Assista ao trailer legendado de 'Retorno a Ítaca':
Atração e repulsa
Como bem notou o cineasta Eduardo Coutinho em seu documentário As Canções, as músicas são capazes de suscitar uma rica gama de memórias e sentimentos em cada pessoa. No caso de Retorno a Ítaca, já na abertura há uma canção que demonstra a euforia que os amigos sentem devido ao reencontro. Aos poucos, este estado de espírito dá lugar às mágoas, às frustrações, aos questionamentos guardados durante anos por cada um daqueles indivíduos, e a trilha sonora ouvida por eles também pontua essas mudanças de humor.
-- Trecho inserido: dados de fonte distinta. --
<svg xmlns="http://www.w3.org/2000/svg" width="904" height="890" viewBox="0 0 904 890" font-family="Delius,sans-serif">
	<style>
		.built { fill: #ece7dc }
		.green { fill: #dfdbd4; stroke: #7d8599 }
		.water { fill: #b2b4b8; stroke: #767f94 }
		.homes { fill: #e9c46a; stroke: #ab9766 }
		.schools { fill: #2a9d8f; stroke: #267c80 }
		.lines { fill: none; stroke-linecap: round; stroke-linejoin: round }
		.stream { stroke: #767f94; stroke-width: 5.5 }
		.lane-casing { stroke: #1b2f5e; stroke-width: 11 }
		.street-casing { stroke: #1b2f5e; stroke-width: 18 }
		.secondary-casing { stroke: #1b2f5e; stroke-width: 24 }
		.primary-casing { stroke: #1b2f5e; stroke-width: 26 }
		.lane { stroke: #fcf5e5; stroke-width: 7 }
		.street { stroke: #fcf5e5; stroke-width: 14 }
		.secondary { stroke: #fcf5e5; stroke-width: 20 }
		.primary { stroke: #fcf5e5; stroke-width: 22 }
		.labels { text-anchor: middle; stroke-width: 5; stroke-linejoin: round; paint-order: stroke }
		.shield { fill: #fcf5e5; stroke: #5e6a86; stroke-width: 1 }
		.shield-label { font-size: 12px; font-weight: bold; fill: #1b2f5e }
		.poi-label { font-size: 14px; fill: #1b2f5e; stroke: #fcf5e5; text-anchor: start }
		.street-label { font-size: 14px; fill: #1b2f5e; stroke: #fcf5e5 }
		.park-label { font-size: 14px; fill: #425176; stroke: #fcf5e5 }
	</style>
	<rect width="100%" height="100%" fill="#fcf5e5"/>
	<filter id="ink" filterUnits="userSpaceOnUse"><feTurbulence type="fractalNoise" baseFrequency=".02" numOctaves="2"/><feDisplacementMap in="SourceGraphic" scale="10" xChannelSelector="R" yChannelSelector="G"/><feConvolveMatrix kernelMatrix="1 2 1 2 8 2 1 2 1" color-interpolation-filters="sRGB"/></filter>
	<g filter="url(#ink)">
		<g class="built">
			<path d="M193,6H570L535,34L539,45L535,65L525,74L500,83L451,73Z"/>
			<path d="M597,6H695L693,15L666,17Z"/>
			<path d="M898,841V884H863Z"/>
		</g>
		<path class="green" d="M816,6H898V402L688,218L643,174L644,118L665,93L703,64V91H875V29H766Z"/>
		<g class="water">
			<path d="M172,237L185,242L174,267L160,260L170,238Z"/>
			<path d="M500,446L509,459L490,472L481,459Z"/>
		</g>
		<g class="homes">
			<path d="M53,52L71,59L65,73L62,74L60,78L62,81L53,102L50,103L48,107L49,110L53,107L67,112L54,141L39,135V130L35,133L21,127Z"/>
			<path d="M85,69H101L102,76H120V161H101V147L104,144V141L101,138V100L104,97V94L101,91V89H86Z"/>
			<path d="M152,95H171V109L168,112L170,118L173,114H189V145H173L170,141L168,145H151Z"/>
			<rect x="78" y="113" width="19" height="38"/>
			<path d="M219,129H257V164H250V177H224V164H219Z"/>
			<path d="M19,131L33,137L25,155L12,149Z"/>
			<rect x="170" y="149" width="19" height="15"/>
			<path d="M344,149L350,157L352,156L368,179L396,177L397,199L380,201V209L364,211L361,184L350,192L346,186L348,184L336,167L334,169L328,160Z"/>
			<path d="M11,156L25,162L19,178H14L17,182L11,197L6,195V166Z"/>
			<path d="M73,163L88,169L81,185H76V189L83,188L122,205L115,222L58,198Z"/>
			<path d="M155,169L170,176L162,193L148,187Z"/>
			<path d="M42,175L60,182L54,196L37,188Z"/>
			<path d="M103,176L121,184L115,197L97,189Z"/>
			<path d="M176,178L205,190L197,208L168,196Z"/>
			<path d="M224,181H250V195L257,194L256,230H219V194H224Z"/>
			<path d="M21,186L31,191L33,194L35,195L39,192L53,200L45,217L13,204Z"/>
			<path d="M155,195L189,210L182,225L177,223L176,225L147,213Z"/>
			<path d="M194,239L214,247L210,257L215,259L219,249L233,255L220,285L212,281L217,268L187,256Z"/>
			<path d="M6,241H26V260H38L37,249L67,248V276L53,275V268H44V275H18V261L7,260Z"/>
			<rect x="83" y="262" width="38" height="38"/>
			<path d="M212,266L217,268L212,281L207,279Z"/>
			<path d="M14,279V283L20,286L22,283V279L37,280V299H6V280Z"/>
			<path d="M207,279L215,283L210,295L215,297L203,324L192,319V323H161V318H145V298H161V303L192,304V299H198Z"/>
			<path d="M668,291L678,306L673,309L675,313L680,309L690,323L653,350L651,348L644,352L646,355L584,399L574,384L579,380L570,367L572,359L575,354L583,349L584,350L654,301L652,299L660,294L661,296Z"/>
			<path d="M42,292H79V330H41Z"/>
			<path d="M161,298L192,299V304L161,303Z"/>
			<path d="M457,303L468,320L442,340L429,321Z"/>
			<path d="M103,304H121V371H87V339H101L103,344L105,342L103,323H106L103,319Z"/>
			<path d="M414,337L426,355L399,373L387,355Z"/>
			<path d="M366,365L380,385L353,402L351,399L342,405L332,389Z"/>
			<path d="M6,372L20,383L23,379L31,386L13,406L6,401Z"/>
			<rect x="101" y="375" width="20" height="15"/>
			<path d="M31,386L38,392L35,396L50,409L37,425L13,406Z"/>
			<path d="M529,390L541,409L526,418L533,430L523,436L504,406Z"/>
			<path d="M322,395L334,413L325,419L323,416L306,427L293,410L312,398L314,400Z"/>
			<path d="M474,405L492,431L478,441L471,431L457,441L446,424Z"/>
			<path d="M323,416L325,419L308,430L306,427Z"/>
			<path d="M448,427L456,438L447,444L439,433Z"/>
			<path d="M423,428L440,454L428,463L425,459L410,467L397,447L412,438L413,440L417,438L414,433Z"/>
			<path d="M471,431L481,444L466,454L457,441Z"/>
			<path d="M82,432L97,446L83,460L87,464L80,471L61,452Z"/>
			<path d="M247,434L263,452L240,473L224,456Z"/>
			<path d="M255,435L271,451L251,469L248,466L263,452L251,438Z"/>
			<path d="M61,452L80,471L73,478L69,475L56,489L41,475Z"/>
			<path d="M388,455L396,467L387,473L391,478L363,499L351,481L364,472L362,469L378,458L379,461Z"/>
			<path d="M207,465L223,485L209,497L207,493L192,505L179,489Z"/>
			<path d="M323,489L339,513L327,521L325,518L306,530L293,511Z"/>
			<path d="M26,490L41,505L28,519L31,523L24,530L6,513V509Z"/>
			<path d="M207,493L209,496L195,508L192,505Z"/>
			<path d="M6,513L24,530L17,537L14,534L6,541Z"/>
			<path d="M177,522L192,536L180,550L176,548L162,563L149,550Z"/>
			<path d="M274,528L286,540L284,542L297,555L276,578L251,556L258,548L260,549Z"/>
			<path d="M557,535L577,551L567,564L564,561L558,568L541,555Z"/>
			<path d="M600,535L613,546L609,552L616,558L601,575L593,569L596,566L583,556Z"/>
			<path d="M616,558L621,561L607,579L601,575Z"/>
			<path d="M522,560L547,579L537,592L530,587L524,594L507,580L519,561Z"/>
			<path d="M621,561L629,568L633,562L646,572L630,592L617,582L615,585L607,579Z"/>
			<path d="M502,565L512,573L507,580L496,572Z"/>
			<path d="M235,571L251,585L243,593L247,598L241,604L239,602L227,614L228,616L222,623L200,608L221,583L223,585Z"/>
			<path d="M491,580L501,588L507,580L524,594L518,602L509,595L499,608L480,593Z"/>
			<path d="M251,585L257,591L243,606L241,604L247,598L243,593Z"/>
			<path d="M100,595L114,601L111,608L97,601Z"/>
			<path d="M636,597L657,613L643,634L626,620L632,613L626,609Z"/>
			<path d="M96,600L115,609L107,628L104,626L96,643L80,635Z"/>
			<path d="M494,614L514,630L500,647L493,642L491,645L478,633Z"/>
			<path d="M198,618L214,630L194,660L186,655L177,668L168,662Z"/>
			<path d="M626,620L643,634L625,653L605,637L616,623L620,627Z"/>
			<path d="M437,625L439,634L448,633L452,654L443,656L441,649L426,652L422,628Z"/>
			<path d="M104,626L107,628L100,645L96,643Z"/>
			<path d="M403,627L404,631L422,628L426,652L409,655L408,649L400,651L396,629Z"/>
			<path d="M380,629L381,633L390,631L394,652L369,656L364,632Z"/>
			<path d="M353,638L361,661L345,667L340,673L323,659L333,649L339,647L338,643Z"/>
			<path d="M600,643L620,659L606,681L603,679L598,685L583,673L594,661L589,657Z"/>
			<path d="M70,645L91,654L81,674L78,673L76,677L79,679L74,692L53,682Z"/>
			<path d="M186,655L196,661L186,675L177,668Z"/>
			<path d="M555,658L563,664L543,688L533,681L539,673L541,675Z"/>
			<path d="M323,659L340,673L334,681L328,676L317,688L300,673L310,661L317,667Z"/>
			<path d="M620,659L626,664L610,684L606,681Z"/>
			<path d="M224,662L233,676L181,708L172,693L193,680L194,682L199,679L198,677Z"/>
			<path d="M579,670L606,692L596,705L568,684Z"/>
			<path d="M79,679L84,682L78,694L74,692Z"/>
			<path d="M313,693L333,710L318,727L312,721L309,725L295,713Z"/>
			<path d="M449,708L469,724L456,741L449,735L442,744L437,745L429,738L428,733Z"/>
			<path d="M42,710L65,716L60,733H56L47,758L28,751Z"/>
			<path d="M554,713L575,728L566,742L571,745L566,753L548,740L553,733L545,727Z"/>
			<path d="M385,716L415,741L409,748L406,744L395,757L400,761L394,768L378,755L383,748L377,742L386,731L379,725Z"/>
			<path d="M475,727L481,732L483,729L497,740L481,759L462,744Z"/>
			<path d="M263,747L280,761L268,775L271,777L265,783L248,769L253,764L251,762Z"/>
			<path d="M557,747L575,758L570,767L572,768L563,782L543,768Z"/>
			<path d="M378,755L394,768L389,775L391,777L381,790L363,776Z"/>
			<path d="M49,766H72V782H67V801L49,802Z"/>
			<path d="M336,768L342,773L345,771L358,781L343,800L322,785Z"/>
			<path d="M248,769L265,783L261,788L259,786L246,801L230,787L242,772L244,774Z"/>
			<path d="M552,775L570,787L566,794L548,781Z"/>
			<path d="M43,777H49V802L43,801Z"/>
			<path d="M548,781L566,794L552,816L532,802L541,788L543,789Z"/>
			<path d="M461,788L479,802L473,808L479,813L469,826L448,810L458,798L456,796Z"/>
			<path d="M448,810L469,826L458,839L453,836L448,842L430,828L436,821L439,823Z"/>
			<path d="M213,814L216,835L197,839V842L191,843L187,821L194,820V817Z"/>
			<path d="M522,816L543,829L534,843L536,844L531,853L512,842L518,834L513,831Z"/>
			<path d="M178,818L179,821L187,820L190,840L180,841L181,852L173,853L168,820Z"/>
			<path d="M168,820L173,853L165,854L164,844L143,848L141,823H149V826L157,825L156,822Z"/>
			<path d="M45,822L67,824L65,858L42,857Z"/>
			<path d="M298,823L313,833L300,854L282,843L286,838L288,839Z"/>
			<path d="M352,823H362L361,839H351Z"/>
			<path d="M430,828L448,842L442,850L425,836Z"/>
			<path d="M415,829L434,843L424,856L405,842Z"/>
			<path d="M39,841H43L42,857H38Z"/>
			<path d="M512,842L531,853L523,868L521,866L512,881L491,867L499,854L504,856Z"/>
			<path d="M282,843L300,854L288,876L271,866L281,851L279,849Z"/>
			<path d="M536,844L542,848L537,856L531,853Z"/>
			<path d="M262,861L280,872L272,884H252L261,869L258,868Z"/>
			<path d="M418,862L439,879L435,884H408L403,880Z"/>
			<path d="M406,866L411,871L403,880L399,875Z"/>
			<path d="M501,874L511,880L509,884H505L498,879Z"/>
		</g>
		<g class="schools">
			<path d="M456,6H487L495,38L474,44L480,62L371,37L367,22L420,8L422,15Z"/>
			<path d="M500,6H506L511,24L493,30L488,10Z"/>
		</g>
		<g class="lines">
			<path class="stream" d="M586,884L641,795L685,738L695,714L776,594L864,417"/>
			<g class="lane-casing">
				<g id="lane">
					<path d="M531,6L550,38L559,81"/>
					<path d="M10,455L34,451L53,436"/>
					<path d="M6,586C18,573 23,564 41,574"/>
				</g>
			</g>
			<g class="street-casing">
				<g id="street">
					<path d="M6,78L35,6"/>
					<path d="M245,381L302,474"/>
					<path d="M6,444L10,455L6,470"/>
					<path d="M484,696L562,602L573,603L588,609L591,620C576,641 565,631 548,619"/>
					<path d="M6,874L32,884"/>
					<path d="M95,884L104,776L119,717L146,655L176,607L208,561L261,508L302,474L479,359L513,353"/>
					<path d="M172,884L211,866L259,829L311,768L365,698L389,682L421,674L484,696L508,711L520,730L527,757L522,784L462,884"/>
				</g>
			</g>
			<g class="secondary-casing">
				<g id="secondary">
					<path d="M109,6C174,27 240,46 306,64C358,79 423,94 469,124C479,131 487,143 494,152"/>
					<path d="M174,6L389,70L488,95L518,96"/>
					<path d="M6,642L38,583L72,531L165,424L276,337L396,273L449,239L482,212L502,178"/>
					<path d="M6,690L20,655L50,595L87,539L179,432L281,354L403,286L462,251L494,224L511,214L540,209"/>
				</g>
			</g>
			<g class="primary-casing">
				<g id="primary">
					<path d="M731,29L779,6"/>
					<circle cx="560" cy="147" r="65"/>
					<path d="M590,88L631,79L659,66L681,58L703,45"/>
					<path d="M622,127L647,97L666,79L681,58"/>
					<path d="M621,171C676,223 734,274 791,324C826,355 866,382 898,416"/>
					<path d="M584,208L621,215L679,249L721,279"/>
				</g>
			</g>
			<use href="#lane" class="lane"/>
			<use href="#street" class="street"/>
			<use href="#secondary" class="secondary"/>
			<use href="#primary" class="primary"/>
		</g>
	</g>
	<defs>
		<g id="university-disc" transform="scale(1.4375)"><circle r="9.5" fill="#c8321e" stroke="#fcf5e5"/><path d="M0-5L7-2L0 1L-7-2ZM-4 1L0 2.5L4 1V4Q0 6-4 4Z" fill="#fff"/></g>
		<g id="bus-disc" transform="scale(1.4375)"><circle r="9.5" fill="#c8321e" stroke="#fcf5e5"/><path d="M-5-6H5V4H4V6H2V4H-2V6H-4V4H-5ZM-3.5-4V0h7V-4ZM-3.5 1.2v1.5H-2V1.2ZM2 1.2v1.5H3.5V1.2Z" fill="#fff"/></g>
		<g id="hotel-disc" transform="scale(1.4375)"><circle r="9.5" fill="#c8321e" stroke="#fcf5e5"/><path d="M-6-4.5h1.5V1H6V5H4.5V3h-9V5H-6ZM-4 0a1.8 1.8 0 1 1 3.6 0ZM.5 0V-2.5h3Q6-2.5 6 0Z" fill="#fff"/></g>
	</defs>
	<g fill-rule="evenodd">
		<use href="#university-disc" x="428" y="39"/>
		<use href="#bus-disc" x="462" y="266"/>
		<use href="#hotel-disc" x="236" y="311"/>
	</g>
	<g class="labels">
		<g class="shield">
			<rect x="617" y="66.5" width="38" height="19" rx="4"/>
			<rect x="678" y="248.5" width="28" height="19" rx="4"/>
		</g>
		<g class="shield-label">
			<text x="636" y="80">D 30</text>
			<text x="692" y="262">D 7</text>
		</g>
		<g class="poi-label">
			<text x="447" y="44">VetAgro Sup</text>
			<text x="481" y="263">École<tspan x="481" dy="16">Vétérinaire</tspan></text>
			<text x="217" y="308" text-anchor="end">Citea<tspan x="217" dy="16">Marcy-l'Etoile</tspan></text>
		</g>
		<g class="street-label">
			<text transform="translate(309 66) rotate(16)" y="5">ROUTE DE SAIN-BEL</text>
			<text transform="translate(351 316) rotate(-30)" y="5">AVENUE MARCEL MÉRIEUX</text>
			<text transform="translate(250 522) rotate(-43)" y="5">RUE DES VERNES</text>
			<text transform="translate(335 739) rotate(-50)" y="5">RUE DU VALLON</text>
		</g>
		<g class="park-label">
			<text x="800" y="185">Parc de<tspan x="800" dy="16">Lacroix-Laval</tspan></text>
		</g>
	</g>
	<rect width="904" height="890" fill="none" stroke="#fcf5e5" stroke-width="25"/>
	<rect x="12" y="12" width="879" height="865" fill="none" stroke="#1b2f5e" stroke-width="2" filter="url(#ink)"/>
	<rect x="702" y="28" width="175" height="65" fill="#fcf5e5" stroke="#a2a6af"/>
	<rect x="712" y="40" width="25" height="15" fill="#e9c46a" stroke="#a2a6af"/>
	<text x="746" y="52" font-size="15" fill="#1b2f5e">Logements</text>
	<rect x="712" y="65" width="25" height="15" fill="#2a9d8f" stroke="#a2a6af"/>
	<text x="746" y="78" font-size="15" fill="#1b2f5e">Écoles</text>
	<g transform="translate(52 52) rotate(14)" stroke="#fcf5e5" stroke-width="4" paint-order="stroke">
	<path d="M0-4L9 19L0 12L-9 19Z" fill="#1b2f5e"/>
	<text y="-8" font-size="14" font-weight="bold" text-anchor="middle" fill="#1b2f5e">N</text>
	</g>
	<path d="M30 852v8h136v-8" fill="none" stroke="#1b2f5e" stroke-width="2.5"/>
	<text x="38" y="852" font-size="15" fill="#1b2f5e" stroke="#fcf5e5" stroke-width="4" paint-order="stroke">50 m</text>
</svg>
Há, no filme, um evidente tom crítico em relação ao regime dos Castro. A crença nos ideais do regime socialista, outrora compartilhada pelos personagens, dá lugar ao ceticismo e a sobrevivências frustradas. Por outro lado, existe também um apego sentimental evidente em relação à terra natal, como pode ser visto na gozação dos homens ao time de beisebol local ou no desejo de Amadeo de recuperar, em Cuba, a inspiração criativa de escritor perdida na Europa.
Os personagens de Retorno a Ítaca sentem, ao mesmo tempo, atração e repulsa pela ilha. É uma relação diferente, por exemplo, do que a que possui a geração posterior — representada no filme pelo filho de Aldo —, que parece trazer apenas a frustração consigo, e não mais as esperanças de seus pais no regime socialista.
Com as expectativas de um novo rumo para Cuba a partir das perspectivas abertas pela retomada de relações diplomáticas com os EUA, é possível que esses sentimentos, tão bem captados por Laurent Cantet neste filme, se modifiquem ainda mais em um futuro próximo.